Segment Open

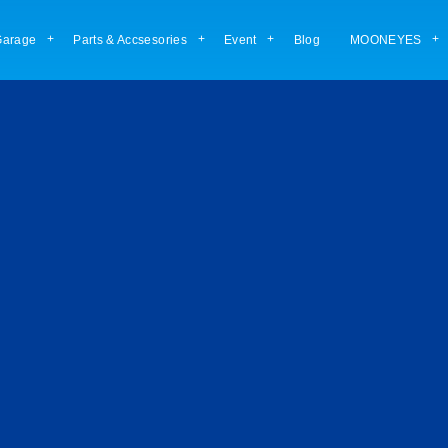
arage
Parts & Accsesories
Event
Blog
MOONEYES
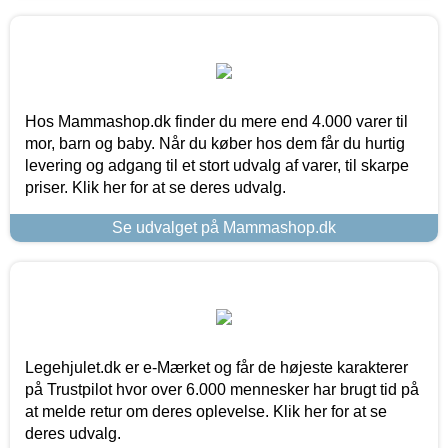
Hos Mammashop.dk finder du mere end 4.000 varer til
mor, barn og baby. Når du køber hos dem får du hurtig
levering og adgang til et stort udvalg af varer, til skarpe
priser. Klik her for at se deres udvalg.
Se udvalget på Mammashop.dk
Legehjulet.dk er e-Mærket og får de højeste karakterer
på Trustpilot hvor over 6.000 mennesker har brugt tid på
at melde retur om deres oplevelse. Klik her for at se
deres udvalg.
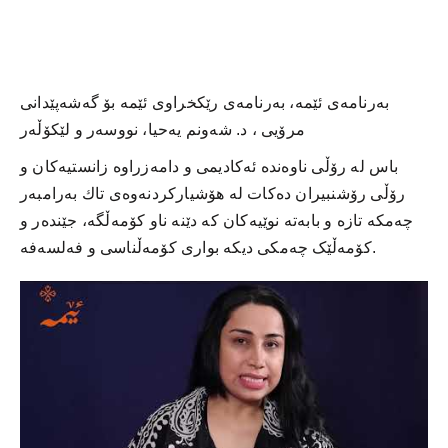
بەرنامەی ئێمە، بەرنامەی رێكخراوی ئێمە بۆ گەشەپێدانی
مرۆیی ، د. شەونم یەحیا، نووسەر و لێكۆڵەر
باس لە رۆڵی ناوەندە ئەكادیمی و دامەزراوە زانستیەكان و
رۆڵی رۆشنبیران دەكات لە هۆشیاركردنەوەی تاك بەرامبەر
چەمكە تازە و بابەتە نوێیەكان كە دێنە ناو كۆمەڵگە، جێندەر و
کۆمەڵێک چەمکی دیکە بواری کۆمەڵناسی و فەلسەفە.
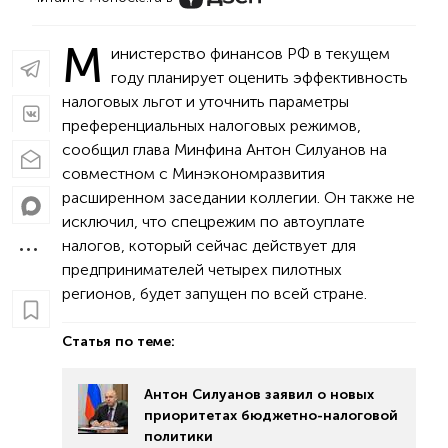
М
инистерство финансов РФ в текущем
году планирует оценить эффективность
налоговых льгот и уточнить параметры
преференциальных налоговых режимов,
сообщил глава Минфина Антон Силуанов на
совместном с Минэкономразвития
расширенном заседании коллегии. Он также не
исключил, что спецрежим по автоуплате
налогов, который сейчас действует для
предпринимателей четырех пилотных
регионов, будет запущен по всей стране.
Статья по теме:
Антон Силуанов заявил о новых
приоритетах бюджетно-налоговой
политики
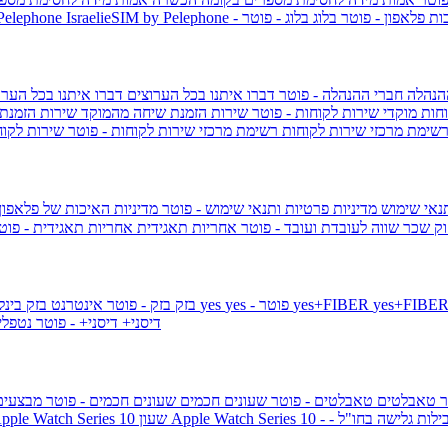
ות פלאפון - פוטר
בלוג
בלוג - פוטר
 Pelephone
הנהלה
חברי ההנהלה - פוטר
דברו איתנו בכל הערוצים
דברו איתנו בכל הערו
וחות
מוקדי שירות לקוחות - פוטר
שירות הזמנת שיחה מהמוקד
שירות הזמנת
שימת מרכזי שירות לקוחות
רשימת מרכזי שירות לקוחות - פוטר
שירות לקוח
תנאי שימוש
מדיניות פרטיות ותנאי שימוש - פוטר
מדיניות האיכות של פלאפון
ק שכר שווה לעובדת ועובד - פוטר
אחריות תאגידית
אחריות תאגידית - פו
yes+FIBER
yes - פוטר
yes
144 - פוטר
בזק
בזק - פוטר
אינטרנט בזק בינל
דיסני+
דיסני+ - פוטר
נטפל
ר
טאבלטים
טאבלטים - פוטר
שעונים חכמים
שעונים חכמים - פוטר
מבצעי
ילות גלישה בחו"ל -
שעון ple Watch Series 10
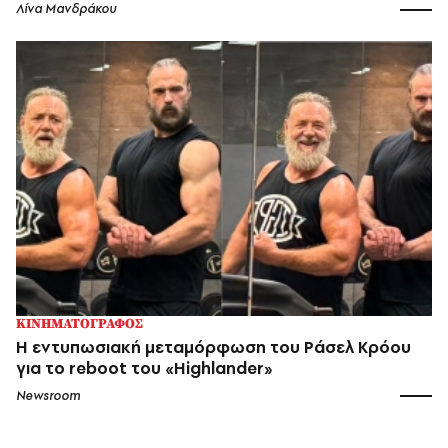
Λίνα Μανδράκου
ΚΙΝΗΜΑΤΟΓΡΑΦΟΣ
Η εντυπωσιακή μεταμόρφωση του Ράσελ Κρόου
για το reboot του «Highlander»
Newsroom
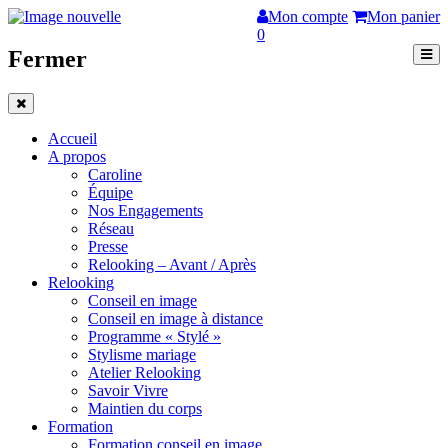
Mon compte
Mon panier
0
Fermer
Accueil
A propos
Caroline
Équipe
Nos Engagements
Réseau
Presse
Relooking – Avant / Après
Relooking
Conseil en image
Conseil en image à distance
Programme « Stylé »
Stylisme mariage
Atelier Relooking
Savoir Vivre
Maintien du corps
Formation
Formation conseil en image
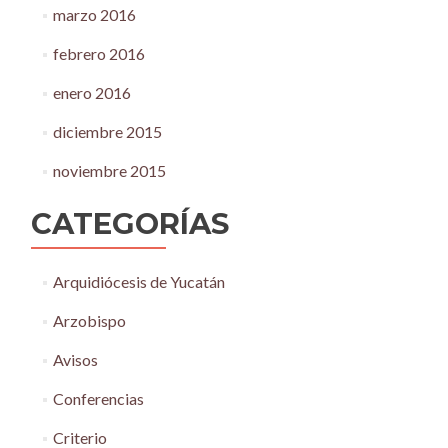
marzo 2016
febrero 2016
enero 2016
diciembre 2015
noviembre 2015
CATEGORÍAS
Arquidiócesis de Yucatán
Arzobispo
Avisos
Conferencias
Criterio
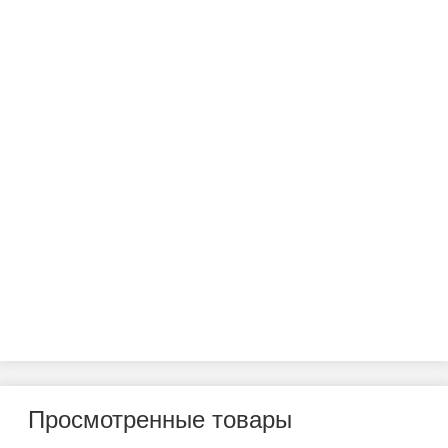
Просмотренные товары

Segment Closed

Count the lines in the records that contain the string "הזמנת", with case counting, and give only the number.

2